How does Luke tell the story?
He doesn’t. We know that Luke had access to Mark’s account. While Matthew retells the story in a way not to make Jesus a heretic of Jewish law in the sense Mark does, Luke decides to omit the story altogether. Nor does Luke tell the story of the Great Commission the same:
“Then he opened their minds to understand the scriptures, and he said to them, ‘Thus it is written, that the Messiah is to suffer and to rise from the dead on the third day, and that repentance and forgiveness of sins is to be proclaimed in his name to all nations, beginning from Jerusalem. You are witnesses of these things.” (Luke 24:45-48).
Luke downplays the Great Commission to baptize the Gentile nations.
If Luke had incorporated the Markan tradition, then his account in Acts would lose its dramatic effect. God’s vision to Peter would be less potent if Jesus had already “declared all foods clean.” Luke makes deliberate decisions as to what to include in his narrative, always monitoring the internal coherency of his account.
It is possible Luke could have solved the problem as Matthew did, by preserving the account, but retooling it as limited to the washing of hands and not as a rejection of Leviticus 11. In fact, it may have fit nicely since this would have been the second time that Peter would be questioning Leviticus 11. Thus, Luke could have solved the issue by introducing Peter’s concern twice, the first as preparatory to the second. Luke could have even had Peter recall the words of Jesus perhaps unlocking its meaning and finally understanding that Jesus was preparing him for a future mission. However, this is not the tradition we have received. Rather we have a Jesus who declares all foods clean (Mark), a Jesus whose teachings were misunderstood by the Pharisees but were not intended to reject Leviticus dietary law (Matthew), and a Jesus who never said any such thing (Luke).

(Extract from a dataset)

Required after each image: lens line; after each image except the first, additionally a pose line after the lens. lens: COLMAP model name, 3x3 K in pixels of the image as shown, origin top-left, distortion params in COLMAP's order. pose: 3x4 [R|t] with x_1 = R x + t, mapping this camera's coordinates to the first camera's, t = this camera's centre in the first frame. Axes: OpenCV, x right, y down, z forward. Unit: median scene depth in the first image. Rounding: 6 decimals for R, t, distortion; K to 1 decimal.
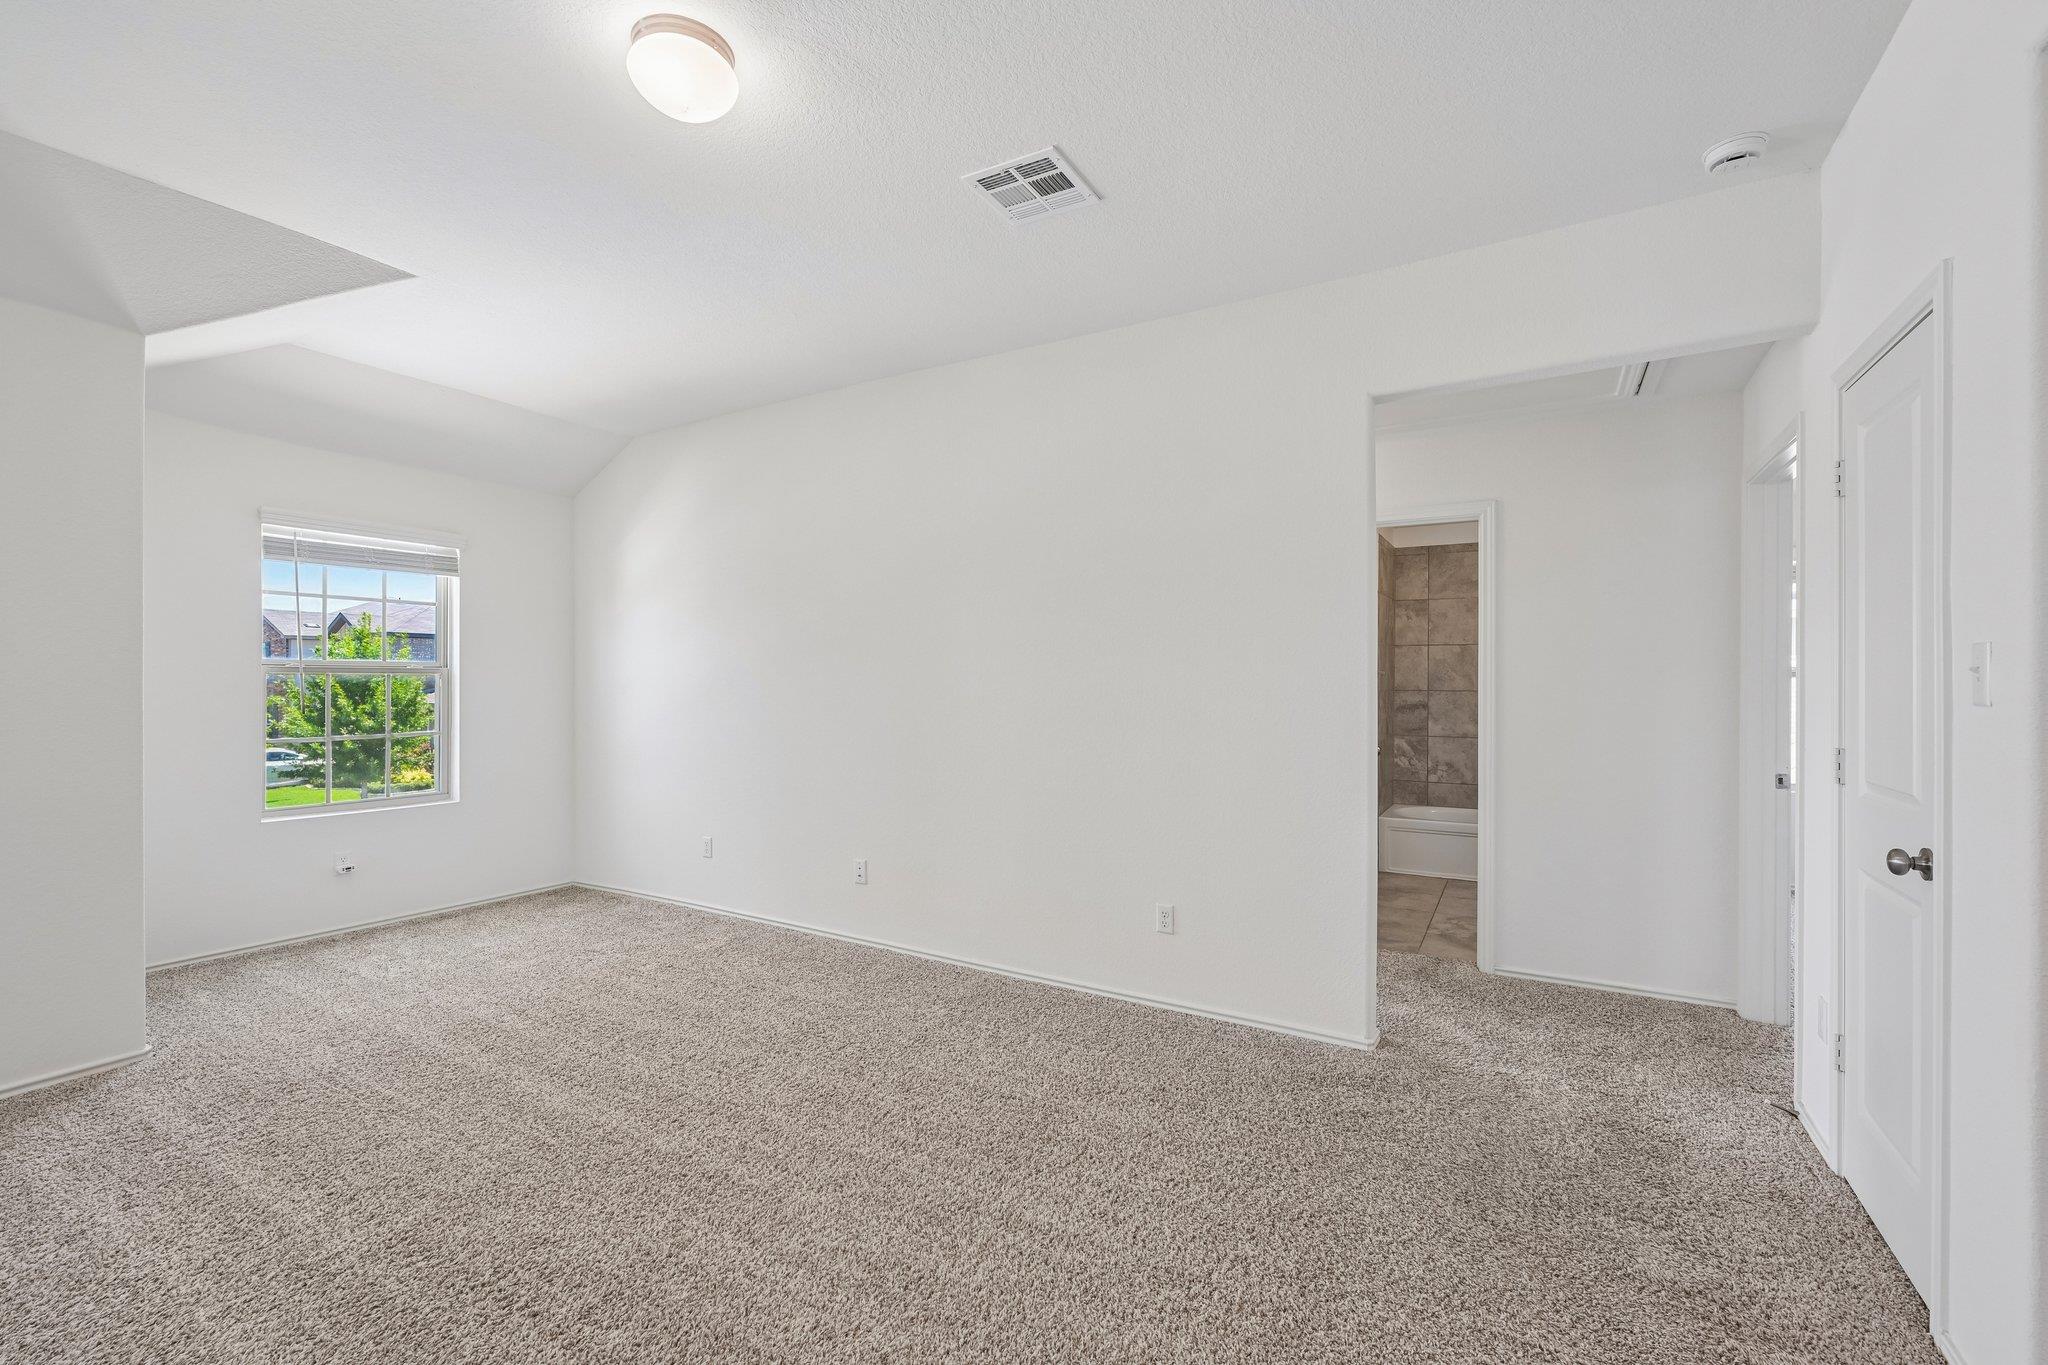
lens RADIAL K [[870.8, 0, 1012.8], [0, 870.8, 685.2], [0, 0, 1]] dist [0.000006, 0.000936]
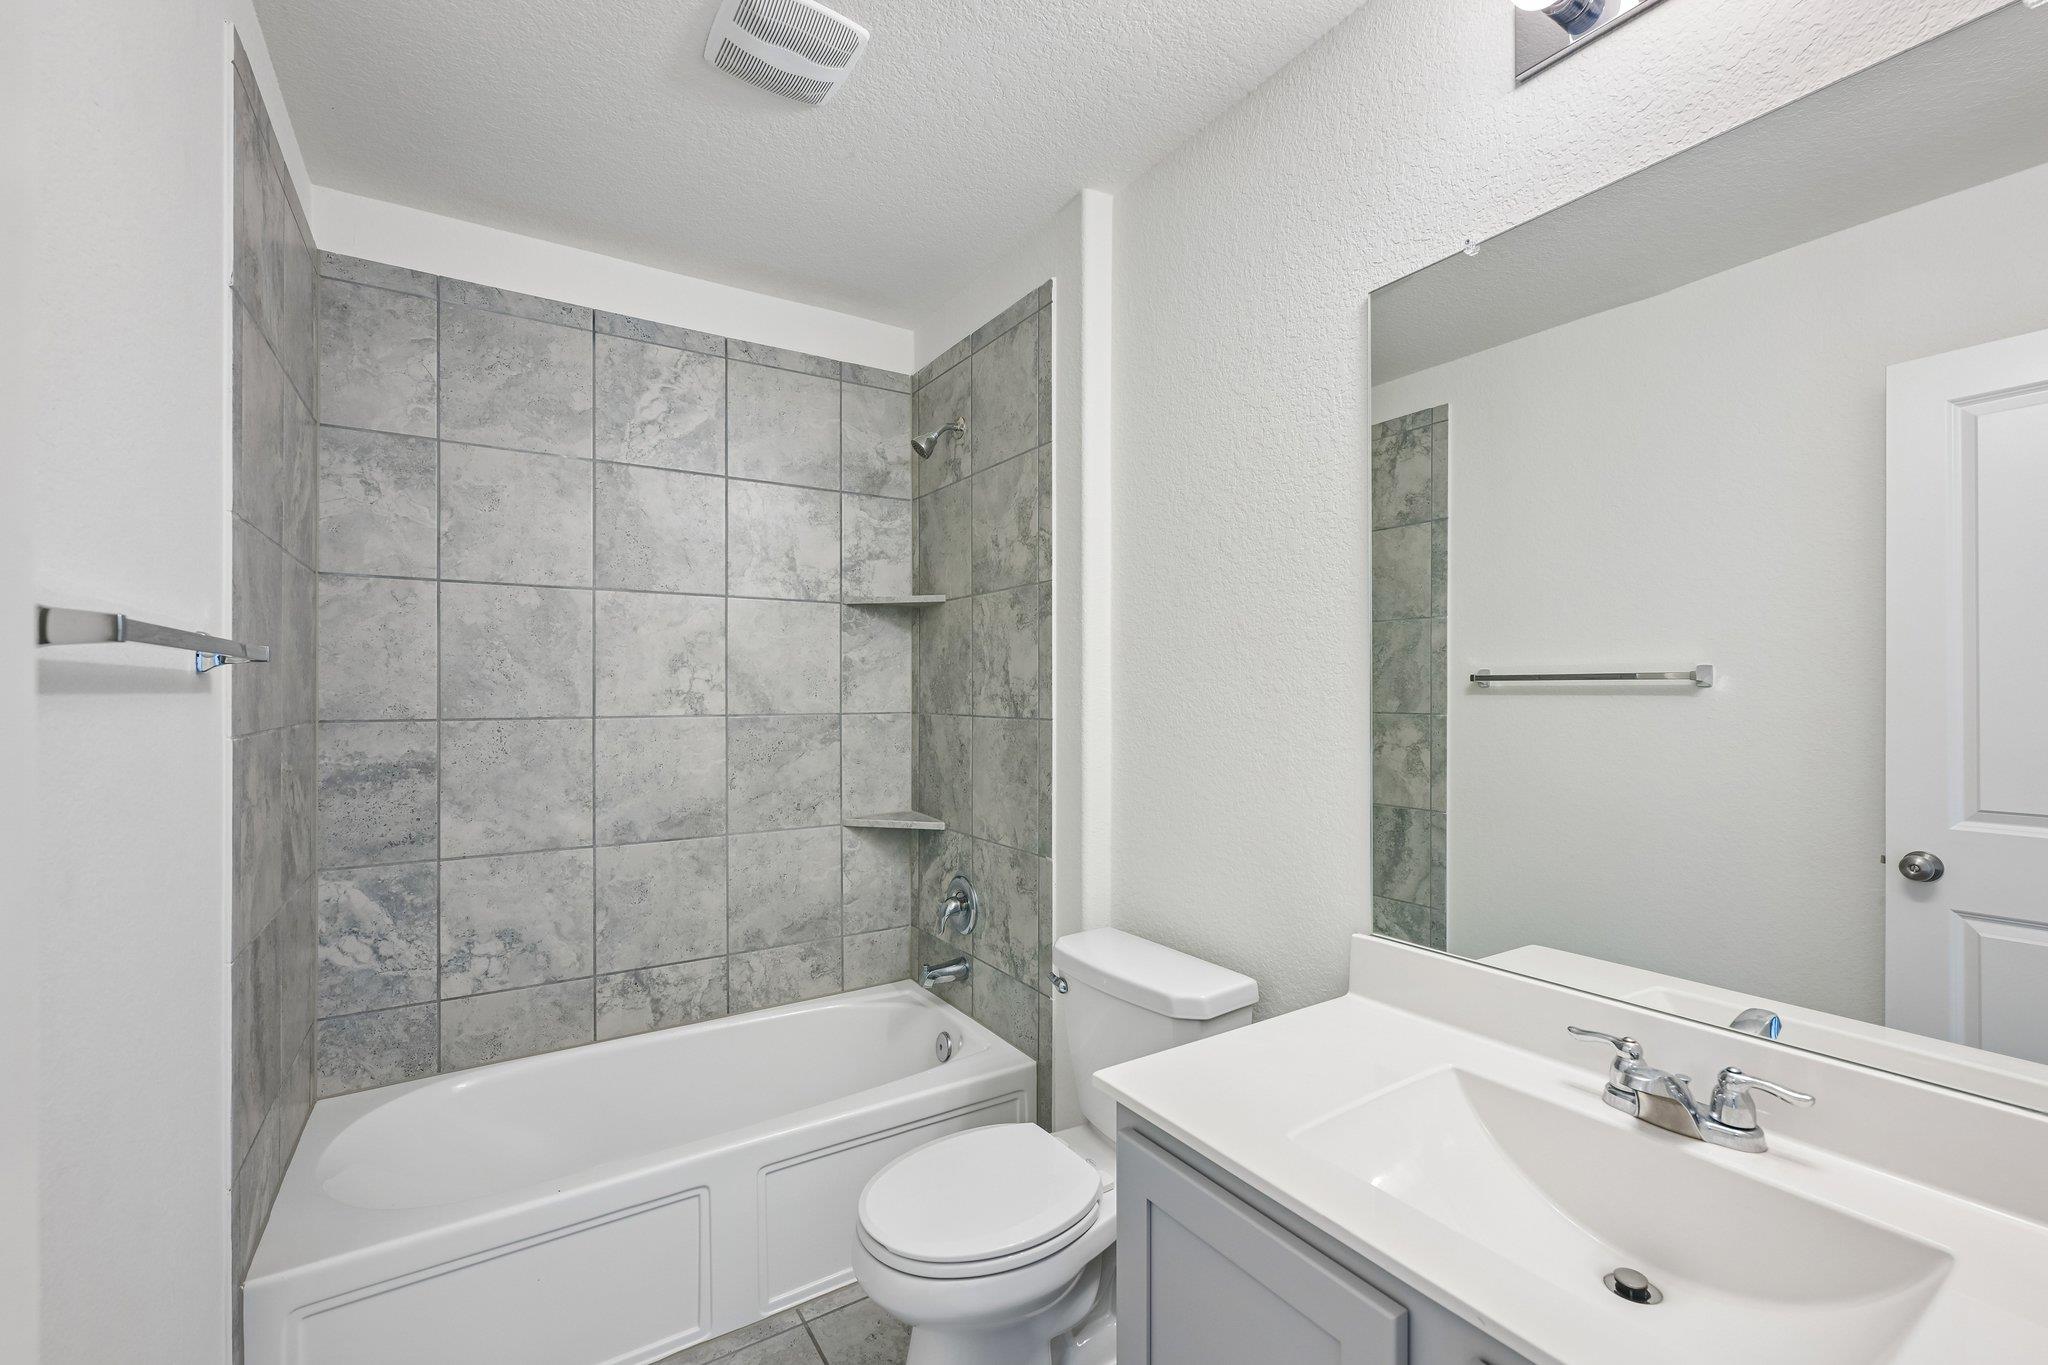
lens RADIAL K [[870.8, 0, 1034.5], [0, 870.8, 692.2], [0, 0, 1]] dist [0.000006, 0.000936]
pose [[0.430957, -0.000819, 0.902372, 0.278316], [0.010874, 0.999932, -0.004286, -0.000379], [-0.902307, 0.011659, 0.430936, 0.657148]]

At any rate, we can learn much from the difference between the Gospel accounts. It is important for Matthew and Luke to depict Jesus and his disciples as law abiding Jews. In fact, this is a constant concern of the Gospel writers, and each author varies in how much Jesus and his disciples depart from Jewish piety.
Finally, I feel we need to be more sympathetic to how the changes were perceived by the Jewish Christians. Most people tend to hear the phrase “God is no respecter of persons” and immediately agree with it. It fits with our modern sensibilities of equality and emotions concerning racism. Yet, it completely rejects the God’s instruction in Leviticus.
I am the Lord your God; I have separated you from the peoples. You shall therefore make a distinction between the clean animal and the unclean, and between the unclean bird and the clean; you shall not bring abomination on yourselves by animal or by bird or by anything with which the ground teems, which I have set apart for you to hold unclean. You shall be holy to me; for I the Lord am holy, and I have separated you from the other peoples to be mine. (Leviticus 20:24b-26).
Because God made a distinction between his people and other people, the Jews were to make a distinction between the clean and unclean. When Peter reveals this is no longer the case, does this mean that the Jews are no longer separated by God to be his? Peter’s revelation is inextricably linked to a loss of Jewish identity.
The Book of Acts continually illustrates the tension and concern among the Christian leadership not to alienate the Jewish Christians who are zealous for the law (see Acts 21:20), and not to burden Gentile Christians (see Acts 15:6-21). It’s a difficult balance. The Book of Acts details the growing pains of the early Church and how they dealt with being faithful to their religious tradition, the teachings of Jesus and the radical new revelations that sought to overturn their very identity.
 For a helpful overview of the issues see James D.G. Dunn, “Jesus and Purity: An Ongoing Debate,” New Testament Studies 48 (2002): 449-67.